### Directive
Repeat the whole listing. Keep it exact.

### Task inputs
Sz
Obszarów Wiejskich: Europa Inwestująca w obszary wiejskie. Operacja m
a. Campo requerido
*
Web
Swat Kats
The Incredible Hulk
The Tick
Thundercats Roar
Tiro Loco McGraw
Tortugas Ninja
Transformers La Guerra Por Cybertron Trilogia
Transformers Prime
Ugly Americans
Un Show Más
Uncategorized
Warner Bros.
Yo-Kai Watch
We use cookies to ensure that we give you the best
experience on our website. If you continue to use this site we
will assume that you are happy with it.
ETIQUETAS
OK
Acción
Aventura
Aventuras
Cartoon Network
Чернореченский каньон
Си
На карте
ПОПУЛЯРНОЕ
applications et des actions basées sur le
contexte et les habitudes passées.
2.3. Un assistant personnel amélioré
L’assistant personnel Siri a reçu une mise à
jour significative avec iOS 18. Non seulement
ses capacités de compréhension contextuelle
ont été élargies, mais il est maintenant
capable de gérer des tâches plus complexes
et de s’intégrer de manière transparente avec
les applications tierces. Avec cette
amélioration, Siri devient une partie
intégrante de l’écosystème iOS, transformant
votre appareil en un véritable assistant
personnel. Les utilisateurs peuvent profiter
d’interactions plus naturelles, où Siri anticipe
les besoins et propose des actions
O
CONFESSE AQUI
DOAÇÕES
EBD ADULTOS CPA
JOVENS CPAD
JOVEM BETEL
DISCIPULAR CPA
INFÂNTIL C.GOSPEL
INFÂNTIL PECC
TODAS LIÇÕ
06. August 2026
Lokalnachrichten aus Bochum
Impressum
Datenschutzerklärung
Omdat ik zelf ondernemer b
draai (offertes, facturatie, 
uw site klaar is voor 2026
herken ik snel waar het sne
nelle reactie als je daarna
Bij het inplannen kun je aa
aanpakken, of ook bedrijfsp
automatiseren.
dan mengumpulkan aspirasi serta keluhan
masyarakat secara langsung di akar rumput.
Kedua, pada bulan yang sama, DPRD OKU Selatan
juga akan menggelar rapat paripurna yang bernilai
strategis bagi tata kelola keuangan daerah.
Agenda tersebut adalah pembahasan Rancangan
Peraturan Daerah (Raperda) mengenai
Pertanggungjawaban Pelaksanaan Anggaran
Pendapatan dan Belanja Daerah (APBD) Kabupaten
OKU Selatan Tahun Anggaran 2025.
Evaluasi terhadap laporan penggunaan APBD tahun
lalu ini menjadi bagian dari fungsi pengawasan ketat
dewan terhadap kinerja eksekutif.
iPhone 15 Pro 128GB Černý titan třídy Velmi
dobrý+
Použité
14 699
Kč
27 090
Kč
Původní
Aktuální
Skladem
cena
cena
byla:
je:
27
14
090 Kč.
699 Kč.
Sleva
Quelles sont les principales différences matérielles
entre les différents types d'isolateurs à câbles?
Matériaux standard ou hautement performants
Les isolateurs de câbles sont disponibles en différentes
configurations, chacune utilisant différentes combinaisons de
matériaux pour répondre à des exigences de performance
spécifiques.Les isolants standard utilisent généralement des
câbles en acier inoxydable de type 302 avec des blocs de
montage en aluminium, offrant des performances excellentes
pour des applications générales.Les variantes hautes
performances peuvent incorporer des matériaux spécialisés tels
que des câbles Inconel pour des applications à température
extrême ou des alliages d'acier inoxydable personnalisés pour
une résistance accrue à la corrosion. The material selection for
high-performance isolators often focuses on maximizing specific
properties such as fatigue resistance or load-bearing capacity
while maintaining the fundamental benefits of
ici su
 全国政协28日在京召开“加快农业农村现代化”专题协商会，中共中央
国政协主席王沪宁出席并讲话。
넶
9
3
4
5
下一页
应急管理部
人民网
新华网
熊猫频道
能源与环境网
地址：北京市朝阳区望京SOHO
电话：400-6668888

### Answer box
Sz
Obszarów Wiejskich: Europa Inwestująca w obszary wiejskie. Operacja m
a. Campo requerido
*
Web
Swat Kats
The Incredible Hulk
The Tick
Thundercats Roar
Tiro Loco McGraw
Tortugas Ninja
Transformers La Guerra Por Cybertron Trilogia
Transformers Prime
Ugly Americans
Un Show Más
Uncategorized
Warner Bros.
Yo-Kai Watch
We use cookies to ensure that we give you the best
experience on our website. If you continue to use this site we
will assume that you are happy with it.
ETIQUETAS
OK
Acción
Aventura
Aventuras
Cartoon Network
Чернореченский каньон
Си
На карте
ПОПУЛЯРНОЕ
applications et des actions basées sur le
contexte et les habitudes passées.
2.3. Un assistant personnel amélioré
L’assistant personnel Siri a reçu une mise à
jour significative avec iOS 18. Non seulement
ses capacités de compréhension contextuelle
ont été élargies, mais il est maintenant
capable de gérer des tâches plus complexes
et de s’intégrer de manière transparente avec
les applications tierces. Avec cette
amélioration, Siri devient une partie
intégrante de l’écosystème iOS, transformant
votre appareil en un véritable assistant
personnel. Les utilisateurs peuvent profiter
d’interactions plus naturelles, où Siri anticipe
les besoins et propose des actions
O
CONFESSE AQUI
DOAÇÕES
EBD ADULTOS CPA
JOVENS CPAD
JOVEM BETEL
DISCIPULAR CPA
INFÂNTIL C.GOSPEL
INFÂNTIL PECC
TODAS LIÇÕ
06. August 2026
Lokalnachrichten aus Bochum
Impressum
Datenschutzerklärung
Omdat ik zelf ondernemer b
draai (offertes, facturatie, 
uw site klaar is voor 2026
herken ik snel waar het sne
nelle reactie als je daarna
Bij het inplannen kun je aa
aanpakken, of ook bedrijfsp
automatiseren.
dan mengumpulkan aspirasi serta keluhan
masyarakat secara langsung di akar rumput.
Kedua, pada bulan yang sama, DPRD OKU Selatan
juga akan menggelar rapat paripurna yang bernilai
strategis bagi tata kelola keuangan daerah.
Agenda tersebut adalah pembahasan Rancangan
Peraturan Daerah (Raperda) mengenai
Pertanggungjawaban Pelaksanaan Anggaran
Pendapatan dan Belanja Daerah (APBD) Kabupaten
OKU Selatan Tahun Anggaran 2025.
Evaluasi terhadap laporan penggunaan APBD tahun
lalu ini menjadi bagian dari fungsi pengawasan ketat
dewan terhadap kinerja eksekutif.
iPhone 15 Pro 128GB Černý titan třídy Velmi
dobrý+
Použité
14 699
Kč
27 090
Kč
Původní
Aktuální
Skladem
cena
cena
byla:
je:
27
14
090 Kč.
699 Kč.
Sleva
Quelles sont les principales différences matérielles
entre les différents types d'isolateurs à câbles?
Matériaux standard ou hautement performants
Les isolateurs de câbles sont disponibles en différentes
configurations, chacune utilisant différentes combinaisons de
matériaux pour répondre à des exigences de performance
spécifiques.Les isolants standard utilisent généralement des
câbles en acier inoxydable de type 302 avec des blocs de
montage en aluminium, offrant des performances excellentes
pour des applications générales.Les variantes hautes
performances peuvent incorporer des matériaux spécialisés tels
que des câbles Inconel pour des applications à température
extrême ou des alliages d'acier inoxydable personnalisés pour
une résistance accrue à la corrosion. The material selection for
high-performance isolators often focuses on maximizing specific
properties such as fatigue resistance or load-bearing capacity
while maintaining the fundamental benefits of
ici su
 全国政协28日在京召开“加快农业农村现代化”专题协商会，中共中央
国政协主席王沪宁出席并讲话。
넶
9
3
4
5
下一页
应急管理部
人民网
新华网
熊猫频道
能源与环境网
地址：北京市朝阳区望京SOHO
电话：400-6668888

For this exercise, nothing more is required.